Extract:
☆ ☆ ☆ ☆ ☆

A shear wall is a structural wall designed to resist lateral loads along the wall. These loads are typically wind or earthquake loads. Shear walls may or may not be load-bearing.

Jerry Peck
01-01-2008, 01:28 PM
Here is a non-technical example.

Take a 30 foot by 50 foot building, no interior walls. The wind blows against the 50 foot walls and blows it in.

Now, build a shear wall perpendicular to, and against, the center of that 50 foot wall, effectively creating two 25 foot walls with a 'T' wall in the center. The same wind blows against that 50 foot wall and the shear wall in the center holds the wall up.

Michael Thomas
01-02-2008, 08:41 AM
See the first four diagrams here:

YOSHINO GYPSUM CO., LTD. | About "Gypsum"/What's "Shear Wall"? (http://www.yoshino-gypsum.com/en/sekkou/why/kyoudo/kyoudo02.html)

It's "shear" wall, BTW, a "sheer" wall is one is vertical or nearly so.

Jerry Peck
01-02-2008, 06:53 PM
Try this: (click on the bulleted numbers 1, 2, 3, 4)

Loadpath Demo (http://128.32.145.55/projects/woodframe/element5/modules/shearwall/loadpath.htm)

Eric Shuman
01-06-2008, 10:56 AM
Why are all of Dan's posts edited so that we can not see the original question? Am I missing something here?

☆ ☆ ☆ ☆ ☆

Jobs:
**a)** Answer these questions on the shear wall discussion:
(i) Which two kinds of lateral loads does it name as typical?
(ii) What are the dimensions of the building in the non-technical example?
(iii) According to the post correcting the spelling, what is a "sheer" wall?
**b)** In the shear wall discussion, why does the 50 foot wall stay up against the wind once the new wall is added?

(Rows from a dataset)

☆ ☆ ☆ ☆ ☆

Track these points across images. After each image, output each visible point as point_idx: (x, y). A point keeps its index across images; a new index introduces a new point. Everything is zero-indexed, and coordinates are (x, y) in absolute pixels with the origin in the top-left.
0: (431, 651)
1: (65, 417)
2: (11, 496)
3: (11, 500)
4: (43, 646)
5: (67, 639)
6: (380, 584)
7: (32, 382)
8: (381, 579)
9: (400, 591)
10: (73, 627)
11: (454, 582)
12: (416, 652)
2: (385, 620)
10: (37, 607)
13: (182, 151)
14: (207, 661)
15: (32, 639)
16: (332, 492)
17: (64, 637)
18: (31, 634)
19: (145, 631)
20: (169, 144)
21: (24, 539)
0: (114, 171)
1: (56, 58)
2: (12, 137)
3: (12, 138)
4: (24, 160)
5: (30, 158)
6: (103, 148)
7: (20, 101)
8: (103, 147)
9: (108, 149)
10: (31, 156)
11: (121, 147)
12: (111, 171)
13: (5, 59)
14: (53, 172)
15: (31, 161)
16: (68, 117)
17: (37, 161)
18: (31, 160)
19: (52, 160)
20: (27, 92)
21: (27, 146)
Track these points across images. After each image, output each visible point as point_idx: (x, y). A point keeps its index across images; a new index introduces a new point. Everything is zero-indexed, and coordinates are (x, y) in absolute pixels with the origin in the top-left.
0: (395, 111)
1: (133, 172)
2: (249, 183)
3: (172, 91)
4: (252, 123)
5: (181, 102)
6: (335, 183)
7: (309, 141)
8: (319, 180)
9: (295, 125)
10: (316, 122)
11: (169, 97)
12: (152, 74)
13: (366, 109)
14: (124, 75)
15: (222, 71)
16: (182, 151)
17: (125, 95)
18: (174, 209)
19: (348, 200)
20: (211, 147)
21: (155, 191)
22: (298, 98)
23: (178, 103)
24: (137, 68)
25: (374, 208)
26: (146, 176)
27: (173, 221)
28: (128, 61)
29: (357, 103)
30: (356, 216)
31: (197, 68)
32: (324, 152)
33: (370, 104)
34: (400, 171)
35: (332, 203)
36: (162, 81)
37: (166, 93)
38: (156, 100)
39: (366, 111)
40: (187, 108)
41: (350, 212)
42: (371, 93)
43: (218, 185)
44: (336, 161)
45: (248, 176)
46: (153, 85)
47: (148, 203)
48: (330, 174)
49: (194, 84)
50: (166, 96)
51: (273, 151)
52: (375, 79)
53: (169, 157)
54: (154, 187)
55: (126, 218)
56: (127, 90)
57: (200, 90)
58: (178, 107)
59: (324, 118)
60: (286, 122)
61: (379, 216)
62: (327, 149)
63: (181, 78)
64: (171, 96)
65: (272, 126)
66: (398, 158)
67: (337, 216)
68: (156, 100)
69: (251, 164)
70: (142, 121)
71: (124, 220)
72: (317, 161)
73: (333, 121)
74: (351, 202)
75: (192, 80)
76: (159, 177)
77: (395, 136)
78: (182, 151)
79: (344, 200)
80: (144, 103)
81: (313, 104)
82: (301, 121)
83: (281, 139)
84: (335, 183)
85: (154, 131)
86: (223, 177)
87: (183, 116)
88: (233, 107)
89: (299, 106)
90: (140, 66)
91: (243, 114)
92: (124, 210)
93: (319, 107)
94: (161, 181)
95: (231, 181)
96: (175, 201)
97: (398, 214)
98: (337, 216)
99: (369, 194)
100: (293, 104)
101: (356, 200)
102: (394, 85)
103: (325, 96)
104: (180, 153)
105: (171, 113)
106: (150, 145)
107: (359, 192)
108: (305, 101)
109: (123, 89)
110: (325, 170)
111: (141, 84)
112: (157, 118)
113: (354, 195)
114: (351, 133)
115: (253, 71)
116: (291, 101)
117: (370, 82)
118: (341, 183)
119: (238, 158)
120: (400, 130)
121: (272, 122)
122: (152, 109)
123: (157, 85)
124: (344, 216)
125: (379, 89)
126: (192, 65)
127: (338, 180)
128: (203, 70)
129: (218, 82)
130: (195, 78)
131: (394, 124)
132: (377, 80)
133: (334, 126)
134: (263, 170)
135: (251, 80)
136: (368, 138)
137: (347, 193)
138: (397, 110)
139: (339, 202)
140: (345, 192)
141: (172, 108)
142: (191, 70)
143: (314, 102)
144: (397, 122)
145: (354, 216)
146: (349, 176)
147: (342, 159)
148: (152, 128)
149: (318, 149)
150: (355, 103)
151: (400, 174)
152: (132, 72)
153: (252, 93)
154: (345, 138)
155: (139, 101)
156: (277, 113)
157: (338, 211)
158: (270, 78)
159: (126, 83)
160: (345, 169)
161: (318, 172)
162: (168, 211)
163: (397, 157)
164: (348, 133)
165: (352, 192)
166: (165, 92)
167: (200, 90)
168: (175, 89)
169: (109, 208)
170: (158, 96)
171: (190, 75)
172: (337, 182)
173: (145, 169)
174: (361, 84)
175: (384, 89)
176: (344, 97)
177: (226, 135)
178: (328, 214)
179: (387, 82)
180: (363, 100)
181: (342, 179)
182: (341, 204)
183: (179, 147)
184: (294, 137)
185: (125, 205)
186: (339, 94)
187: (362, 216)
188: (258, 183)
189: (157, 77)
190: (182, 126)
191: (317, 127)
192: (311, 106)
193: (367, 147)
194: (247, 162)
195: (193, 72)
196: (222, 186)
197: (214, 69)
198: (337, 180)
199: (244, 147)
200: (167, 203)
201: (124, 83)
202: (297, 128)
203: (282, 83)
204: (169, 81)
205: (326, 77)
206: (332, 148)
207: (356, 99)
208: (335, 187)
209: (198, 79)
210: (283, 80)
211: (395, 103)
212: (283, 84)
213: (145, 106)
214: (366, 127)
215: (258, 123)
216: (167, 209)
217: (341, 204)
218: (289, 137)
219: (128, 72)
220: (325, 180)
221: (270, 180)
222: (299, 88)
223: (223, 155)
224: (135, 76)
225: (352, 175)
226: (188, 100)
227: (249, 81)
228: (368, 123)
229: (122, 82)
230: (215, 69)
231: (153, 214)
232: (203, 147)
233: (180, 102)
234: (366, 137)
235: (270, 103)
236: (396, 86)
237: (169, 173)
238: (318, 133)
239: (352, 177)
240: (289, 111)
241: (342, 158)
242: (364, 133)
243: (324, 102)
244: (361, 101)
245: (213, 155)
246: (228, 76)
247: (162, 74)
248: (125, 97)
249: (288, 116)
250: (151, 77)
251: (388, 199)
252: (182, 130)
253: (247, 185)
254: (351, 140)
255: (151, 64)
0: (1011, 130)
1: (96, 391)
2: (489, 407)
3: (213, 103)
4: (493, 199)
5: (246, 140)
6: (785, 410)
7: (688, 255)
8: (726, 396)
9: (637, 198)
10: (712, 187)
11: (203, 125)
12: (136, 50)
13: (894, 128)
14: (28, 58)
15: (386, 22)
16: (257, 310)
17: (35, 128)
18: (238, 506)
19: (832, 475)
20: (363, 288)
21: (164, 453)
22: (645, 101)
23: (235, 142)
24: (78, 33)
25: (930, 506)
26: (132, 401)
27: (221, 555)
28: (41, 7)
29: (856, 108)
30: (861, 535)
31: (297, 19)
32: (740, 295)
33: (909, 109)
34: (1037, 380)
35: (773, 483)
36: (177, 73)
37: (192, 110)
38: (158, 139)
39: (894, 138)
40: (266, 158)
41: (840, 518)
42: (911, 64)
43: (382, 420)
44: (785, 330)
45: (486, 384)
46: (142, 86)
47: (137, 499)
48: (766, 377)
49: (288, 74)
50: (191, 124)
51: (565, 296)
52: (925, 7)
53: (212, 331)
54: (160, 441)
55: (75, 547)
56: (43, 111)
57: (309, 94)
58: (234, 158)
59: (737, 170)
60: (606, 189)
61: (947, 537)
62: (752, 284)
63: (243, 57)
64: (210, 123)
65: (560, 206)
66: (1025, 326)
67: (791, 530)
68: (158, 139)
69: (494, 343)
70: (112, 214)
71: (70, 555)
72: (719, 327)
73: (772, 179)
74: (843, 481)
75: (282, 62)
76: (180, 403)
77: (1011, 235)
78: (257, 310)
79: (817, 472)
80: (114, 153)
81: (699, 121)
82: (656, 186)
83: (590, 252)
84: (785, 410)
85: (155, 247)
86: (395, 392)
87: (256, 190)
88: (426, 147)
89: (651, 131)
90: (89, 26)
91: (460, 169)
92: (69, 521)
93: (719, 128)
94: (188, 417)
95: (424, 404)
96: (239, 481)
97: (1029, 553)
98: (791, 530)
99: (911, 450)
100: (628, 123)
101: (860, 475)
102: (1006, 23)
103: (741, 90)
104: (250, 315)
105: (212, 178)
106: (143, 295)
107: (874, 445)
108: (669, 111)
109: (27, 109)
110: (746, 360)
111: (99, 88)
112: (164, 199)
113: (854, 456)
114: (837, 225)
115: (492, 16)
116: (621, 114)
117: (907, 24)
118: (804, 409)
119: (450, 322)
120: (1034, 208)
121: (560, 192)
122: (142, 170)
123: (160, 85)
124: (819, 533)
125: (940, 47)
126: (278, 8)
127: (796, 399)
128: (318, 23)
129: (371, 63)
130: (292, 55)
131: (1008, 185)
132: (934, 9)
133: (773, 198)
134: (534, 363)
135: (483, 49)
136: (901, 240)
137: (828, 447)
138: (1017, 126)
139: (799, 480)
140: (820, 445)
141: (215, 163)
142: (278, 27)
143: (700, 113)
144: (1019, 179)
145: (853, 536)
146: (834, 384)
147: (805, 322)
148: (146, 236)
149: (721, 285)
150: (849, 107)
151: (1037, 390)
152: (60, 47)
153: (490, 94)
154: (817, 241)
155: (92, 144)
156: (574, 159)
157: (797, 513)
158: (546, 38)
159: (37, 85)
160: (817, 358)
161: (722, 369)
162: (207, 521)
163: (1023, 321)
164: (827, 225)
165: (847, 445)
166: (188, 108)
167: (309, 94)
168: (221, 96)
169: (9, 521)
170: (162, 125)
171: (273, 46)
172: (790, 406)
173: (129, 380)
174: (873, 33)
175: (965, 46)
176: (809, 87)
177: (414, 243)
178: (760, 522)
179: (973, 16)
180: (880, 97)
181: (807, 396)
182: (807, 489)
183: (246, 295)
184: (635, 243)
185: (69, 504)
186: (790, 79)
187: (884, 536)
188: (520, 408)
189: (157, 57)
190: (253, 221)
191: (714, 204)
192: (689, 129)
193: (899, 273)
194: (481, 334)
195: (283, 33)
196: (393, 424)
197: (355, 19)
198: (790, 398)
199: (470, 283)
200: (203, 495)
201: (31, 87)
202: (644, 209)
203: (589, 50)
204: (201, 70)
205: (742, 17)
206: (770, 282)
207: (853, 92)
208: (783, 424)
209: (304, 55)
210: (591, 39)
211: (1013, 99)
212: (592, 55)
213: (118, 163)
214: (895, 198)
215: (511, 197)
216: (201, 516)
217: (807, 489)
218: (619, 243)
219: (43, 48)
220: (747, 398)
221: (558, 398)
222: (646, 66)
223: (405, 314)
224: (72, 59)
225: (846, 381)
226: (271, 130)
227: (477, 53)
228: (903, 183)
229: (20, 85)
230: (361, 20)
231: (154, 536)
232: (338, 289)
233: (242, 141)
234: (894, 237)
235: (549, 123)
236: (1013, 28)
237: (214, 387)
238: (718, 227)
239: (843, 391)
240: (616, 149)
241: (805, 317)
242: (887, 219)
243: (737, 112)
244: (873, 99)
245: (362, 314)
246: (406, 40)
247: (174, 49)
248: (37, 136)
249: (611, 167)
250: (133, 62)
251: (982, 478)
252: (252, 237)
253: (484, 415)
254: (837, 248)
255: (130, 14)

☆ ☆ ☆ ☆ ☆

Task-by-task outputs:
**a)**
(i) Wind loads and earthquake loads.
(ii) 30 feet by 50 feet.
(iii) A wall that is vertical or nearly so.

**b)** The new wall is a shear wall built perpendicular to and against the center of the 50 foot wall. It creates two 25 foot walls with a "T" wall in the center. When the wind blows against the 50 foot wall, the shear wall in the center holds it up.